What you are asked to do >> Reproduce the line that holds "### Contrôle d'accès" together with all the lines after it up to the end of the entries.

::::

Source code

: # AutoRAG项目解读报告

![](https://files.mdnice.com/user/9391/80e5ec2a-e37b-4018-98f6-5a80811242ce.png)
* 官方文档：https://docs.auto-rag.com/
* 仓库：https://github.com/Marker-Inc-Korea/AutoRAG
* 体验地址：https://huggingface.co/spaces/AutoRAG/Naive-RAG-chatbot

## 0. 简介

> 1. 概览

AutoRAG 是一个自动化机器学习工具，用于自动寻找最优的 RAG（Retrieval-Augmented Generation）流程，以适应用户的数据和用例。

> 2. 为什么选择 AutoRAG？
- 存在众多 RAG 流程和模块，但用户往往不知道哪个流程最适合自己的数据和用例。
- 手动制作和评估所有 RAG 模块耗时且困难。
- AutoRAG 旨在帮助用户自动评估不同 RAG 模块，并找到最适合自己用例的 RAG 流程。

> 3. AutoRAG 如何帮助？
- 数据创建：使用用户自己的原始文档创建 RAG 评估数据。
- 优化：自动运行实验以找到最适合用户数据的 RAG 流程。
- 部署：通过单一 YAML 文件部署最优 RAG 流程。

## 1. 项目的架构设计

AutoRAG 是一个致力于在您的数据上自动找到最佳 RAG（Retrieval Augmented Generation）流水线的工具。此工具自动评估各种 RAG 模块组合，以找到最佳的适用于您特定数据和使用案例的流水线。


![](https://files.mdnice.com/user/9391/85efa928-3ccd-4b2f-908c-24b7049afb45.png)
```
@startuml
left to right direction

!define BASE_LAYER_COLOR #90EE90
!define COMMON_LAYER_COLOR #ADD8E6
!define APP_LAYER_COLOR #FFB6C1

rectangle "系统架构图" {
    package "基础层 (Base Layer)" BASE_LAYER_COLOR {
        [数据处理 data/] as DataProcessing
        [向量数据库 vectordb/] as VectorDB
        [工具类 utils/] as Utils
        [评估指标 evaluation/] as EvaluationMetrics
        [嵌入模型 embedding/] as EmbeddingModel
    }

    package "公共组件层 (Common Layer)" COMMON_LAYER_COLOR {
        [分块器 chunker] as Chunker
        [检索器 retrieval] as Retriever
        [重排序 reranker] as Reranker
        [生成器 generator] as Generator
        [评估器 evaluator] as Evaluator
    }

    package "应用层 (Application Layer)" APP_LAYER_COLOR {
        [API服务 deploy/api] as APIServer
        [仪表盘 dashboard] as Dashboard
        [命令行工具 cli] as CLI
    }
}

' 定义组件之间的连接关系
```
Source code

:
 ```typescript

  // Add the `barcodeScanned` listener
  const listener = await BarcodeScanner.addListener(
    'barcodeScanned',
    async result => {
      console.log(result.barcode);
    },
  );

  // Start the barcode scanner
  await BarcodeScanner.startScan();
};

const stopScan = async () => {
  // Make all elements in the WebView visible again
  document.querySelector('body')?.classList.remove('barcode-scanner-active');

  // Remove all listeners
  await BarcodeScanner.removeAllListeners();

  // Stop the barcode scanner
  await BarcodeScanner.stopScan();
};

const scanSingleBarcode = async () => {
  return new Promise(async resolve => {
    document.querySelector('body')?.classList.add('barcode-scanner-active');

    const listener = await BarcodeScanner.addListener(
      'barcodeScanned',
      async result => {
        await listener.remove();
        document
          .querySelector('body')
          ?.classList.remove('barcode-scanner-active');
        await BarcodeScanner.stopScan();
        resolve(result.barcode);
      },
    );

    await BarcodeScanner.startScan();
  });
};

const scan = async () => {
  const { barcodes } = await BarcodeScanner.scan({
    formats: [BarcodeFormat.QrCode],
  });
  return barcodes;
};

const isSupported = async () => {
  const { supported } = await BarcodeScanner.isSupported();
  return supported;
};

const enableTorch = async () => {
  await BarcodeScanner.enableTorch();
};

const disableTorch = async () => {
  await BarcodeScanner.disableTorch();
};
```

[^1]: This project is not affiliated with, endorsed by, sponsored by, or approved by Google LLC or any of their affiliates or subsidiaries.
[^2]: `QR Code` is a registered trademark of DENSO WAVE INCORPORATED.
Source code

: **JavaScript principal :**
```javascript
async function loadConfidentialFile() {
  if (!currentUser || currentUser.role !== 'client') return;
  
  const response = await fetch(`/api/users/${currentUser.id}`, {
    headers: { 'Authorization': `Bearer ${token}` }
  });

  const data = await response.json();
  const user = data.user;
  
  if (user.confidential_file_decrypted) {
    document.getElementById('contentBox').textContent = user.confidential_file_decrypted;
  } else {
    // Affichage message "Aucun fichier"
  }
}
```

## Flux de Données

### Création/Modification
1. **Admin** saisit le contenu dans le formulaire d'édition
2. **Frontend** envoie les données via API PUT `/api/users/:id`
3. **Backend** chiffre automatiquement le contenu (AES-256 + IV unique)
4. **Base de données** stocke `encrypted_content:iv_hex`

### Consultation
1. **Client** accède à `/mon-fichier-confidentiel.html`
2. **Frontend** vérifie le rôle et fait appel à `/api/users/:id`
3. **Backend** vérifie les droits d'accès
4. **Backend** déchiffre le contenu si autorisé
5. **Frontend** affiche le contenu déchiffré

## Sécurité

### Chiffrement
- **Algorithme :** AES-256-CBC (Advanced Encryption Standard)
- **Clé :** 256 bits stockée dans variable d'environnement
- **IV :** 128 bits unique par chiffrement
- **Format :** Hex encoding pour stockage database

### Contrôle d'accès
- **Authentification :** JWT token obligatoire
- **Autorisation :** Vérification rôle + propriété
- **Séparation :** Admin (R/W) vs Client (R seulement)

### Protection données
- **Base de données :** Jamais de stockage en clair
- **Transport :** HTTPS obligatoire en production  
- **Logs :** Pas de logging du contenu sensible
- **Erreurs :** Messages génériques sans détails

::::

Problem solution >>
### Contrôle d'accès
- **Authentification :** JWT token obligatoire
- **Autorisation :** Vérification rôle + propriété
- **Séparation :** Admin (R/W) vs Client (R seulement)

### Protection données
- **Base de données :** Jamais de stockage en clair
- **Transport :** HTTPS obligatoire en production  
- **Logs :** Pas de logging du contenu sensible
- **Erreurs :** Messages génériques sans détails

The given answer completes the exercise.